Dataset entries —
= Beginning of Section =

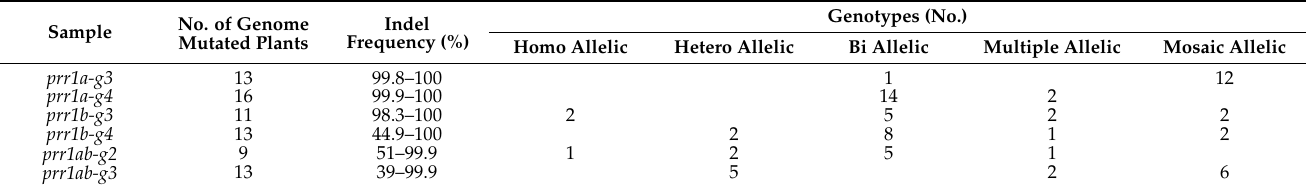
Table 3. Mutation frequencies of BrPRR1a and 1b genes in T 0 mutants of Chinese cabbage determined using the CRISPR/Cas9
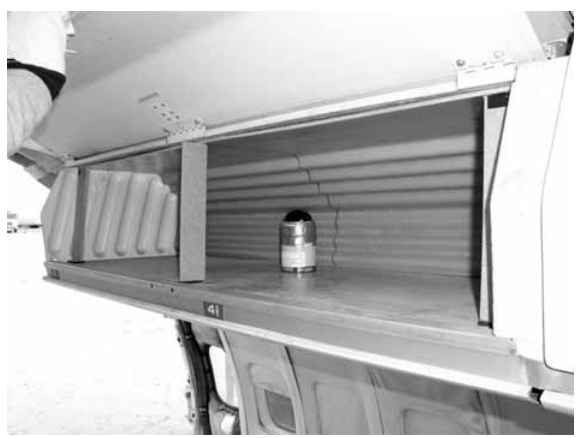
Fig. 15. Inside view of basic shield test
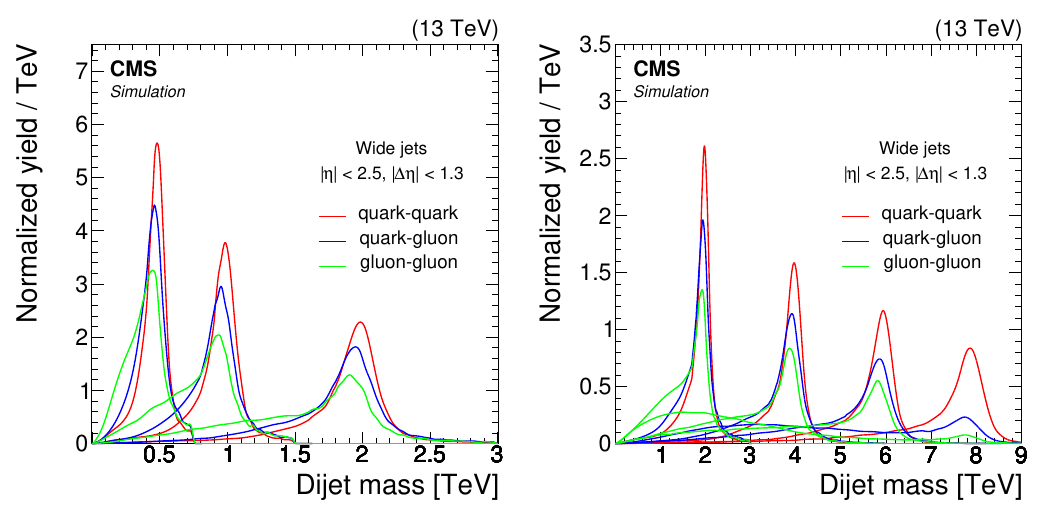
Figure 8 . Signal shapes of narrow resonances with masses of 0.5, 1, and 2 TeV in the low-mass search (left) and masses of 2, 4, 6, and 8 TeV in the high-mass search (right). These reconstructed dijet mass spectra show wide jets from the pythia 8 MC event generator including simulation of the CMS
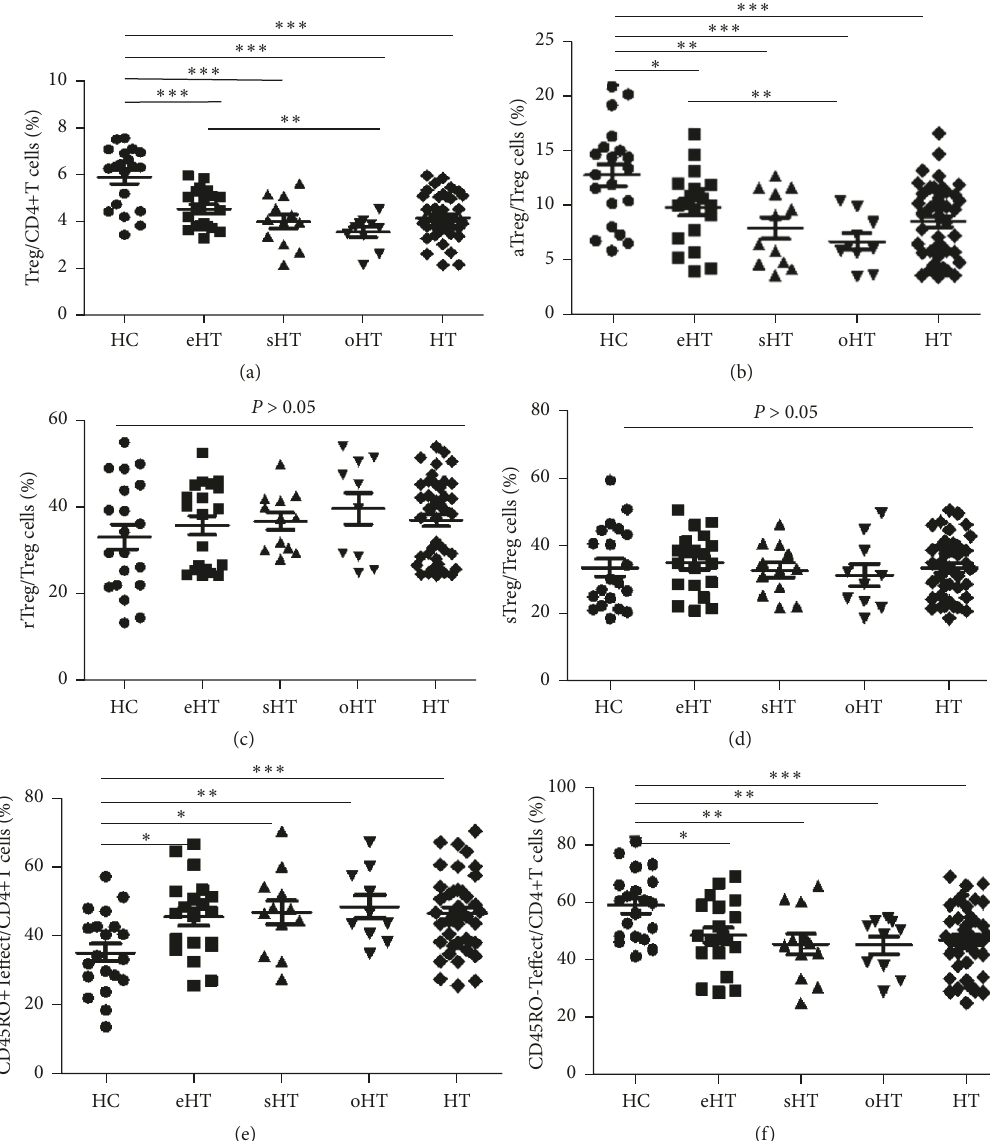
Figure 2: Differences of T lymphocyte subpopulations in HT patients and healthy controls. Percentages of (a) Treg in CD4 + T cell, (b) aTreg in Treg cells, (c) rTreg in Treg cells, (d) sTreg in Treg cells, (e) CD45RO + Teffect in CD4 + T cells, and (f) CD45RO −− Teffect in CD4 + T cells ( ∗ P < 0.05, ∗∗ P < 0.0075, ∗ ∗ ∗ P <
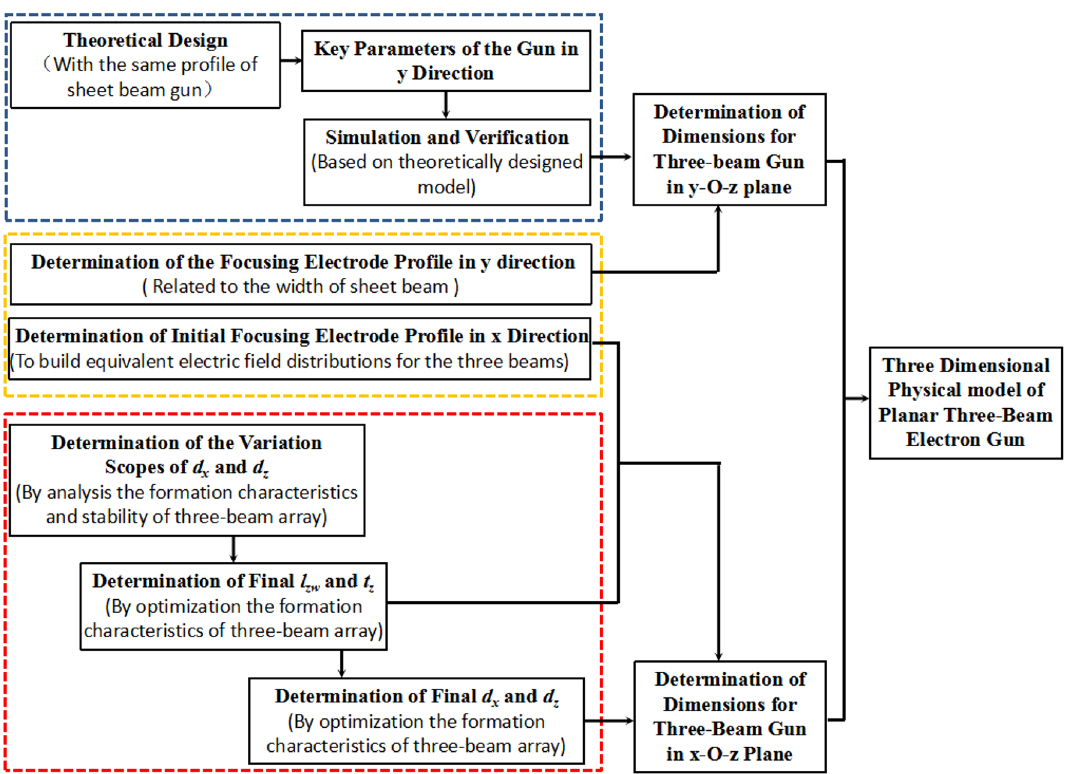
Figure 3. Logical diagram of the design guidelines for the novel planar three-beam electron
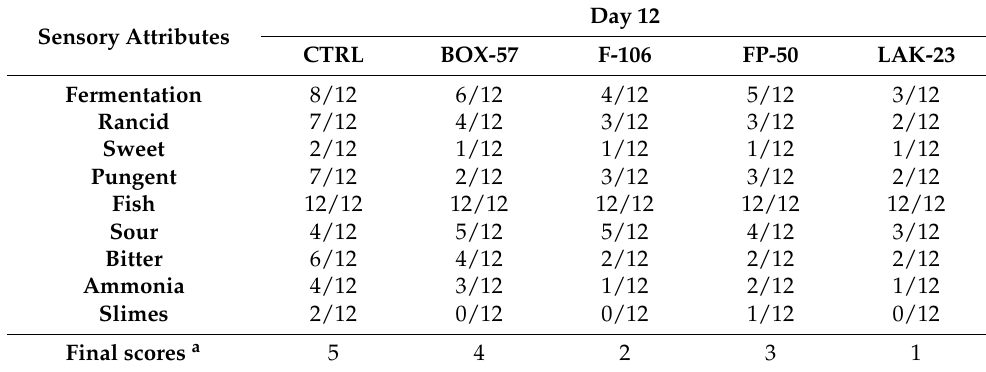
Table 3. The sensory panel scores of cooked fish burgers. Sensory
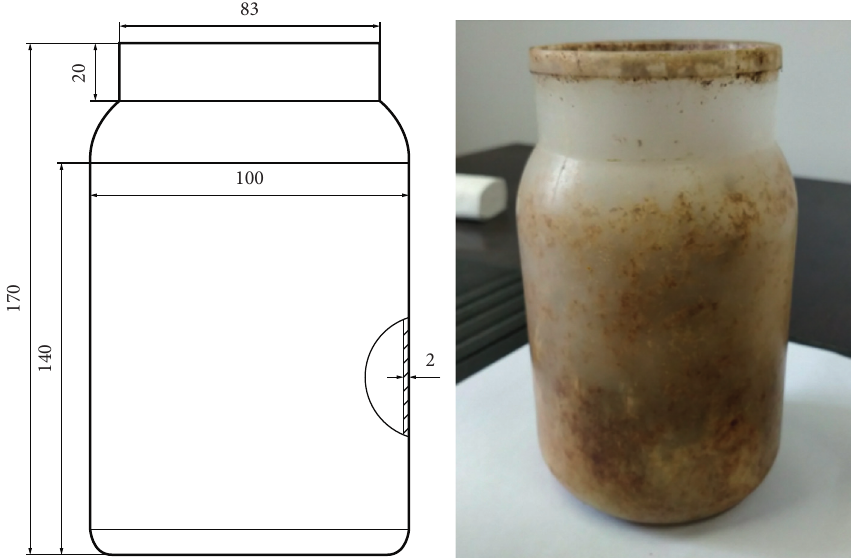
Figure 1: Medium bacteria bottle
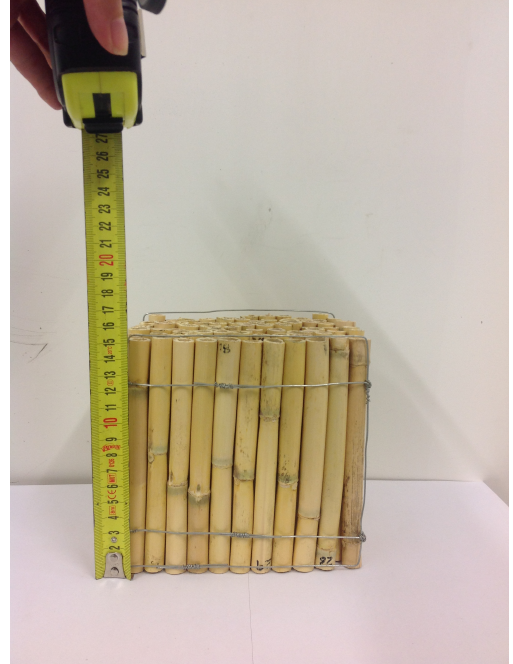
Figure 2. Reed board prototype.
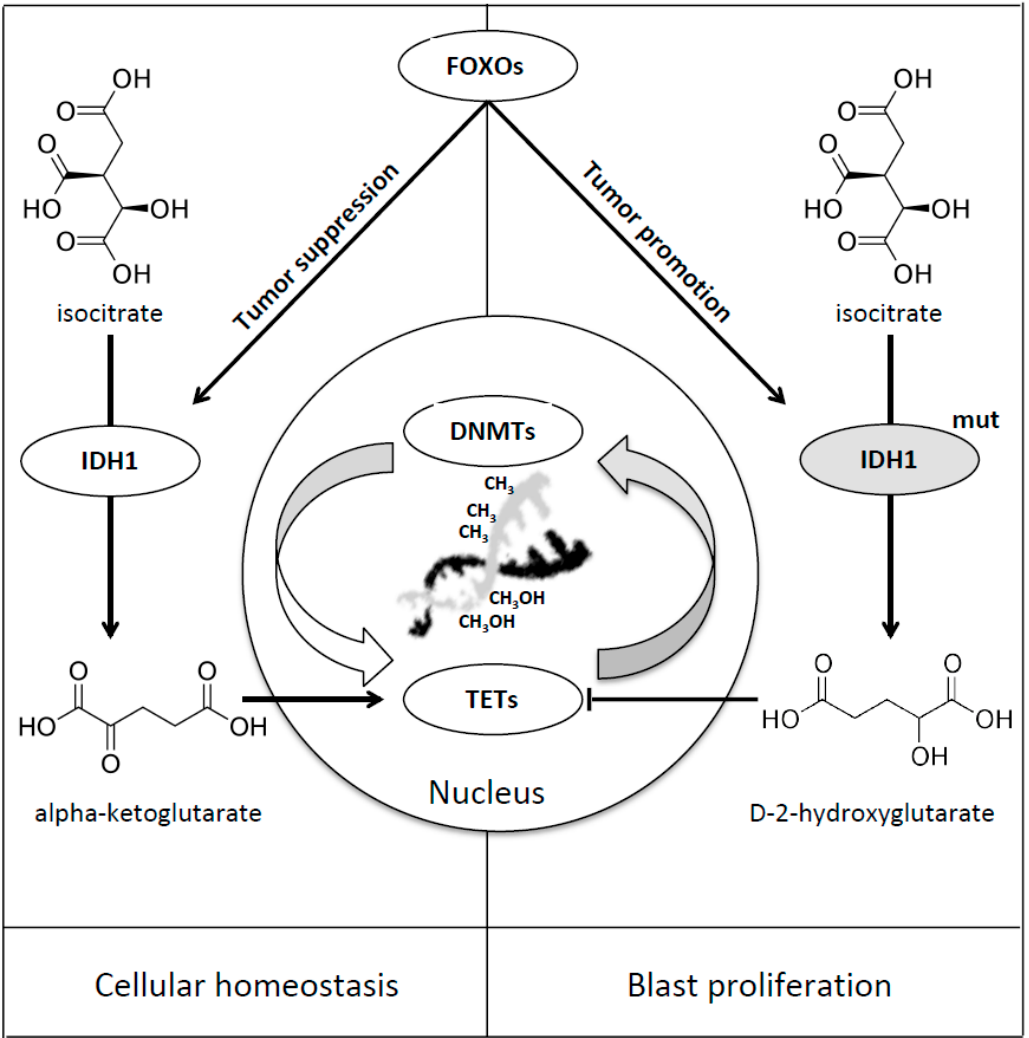
Figure 4. FOXOs mediated regulation of IDH1. IDH1 is directly regulated by FOXO transcription factors [49], taking part in the enzymatic reduction of isocitrate to alpha-ketoglutarate, ensuring cellular homeostasis, thus playing its tumor suppressive role (Left Panel). In case of IDH1 mutation FOXOs transcription factors enhance the function of IDH mutated enzyme and, as a result, lead to the accumulation of the D-2-hydroxyglutarate onco-metabolite and promote blast proliferation (Right Panel) [49].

= End of Section =

Assignment — Would you write out all of the data exactly as it stands, without the pictures?

Response for this exercise —
Table 3. Mutation frequencies of BrPRR1a and 1b genes in T 0 mutants of Chinese cabbage determined using the CRISPR/Cas9
Fig. 15. Inside view of basic shield test
Figure 8 . Signal shapes of narrow resonances with masses of 0.5, 1, and 2 TeV in the low-mass search (left) and masses of 2, 4, 6, and 8 TeV in the high-mass search (right). These reconstructed dijet mass spectra show wide jets from the pythia 8 MC event generator including simulation of the CMS
Figure 2: Differences of T lymphocyte subpopulations in HT patients and healthy controls. Percentages of (a) Treg in CD4 + T cell, (b) aTreg in Treg cells, (c) rTreg in Treg cells, (d) sTreg in Treg cells, (e) CD45RO + Teffect in CD4 + T cells, and (f) CD45RO −− Teffect in CD4 + T cells ( ∗ P < 0.05, ∗∗ P < 0.0075, ∗ ∗ ∗ P <
Figure 3. Logical diagram of the design guidelines for the novel planar three-beam electron
Table 3. The sensory panel scores of cooked fish burgers. Sensory
Figure 1: Medium bacteria bottle
Figure 2. Reed board prototype.
Figure 4. FOXOs mediated regulation of IDH1. IDH1 is directly regulated by FOXO transcription factors [49], taking part in the enzymatic reduction of isocitrate to alpha-ketoglutarate, ensuring cellular homeostasis, thus playing its tumor suppressive role (Left Panel). In case of IDH1 mutation FOXOs transcription factors enhance the function of IDH mutated enzyme and, as a result, lead to the accumulation of the D-2-hydroxyglutarate onco-metabolite and promote blast proliferation (Right Panel) [49].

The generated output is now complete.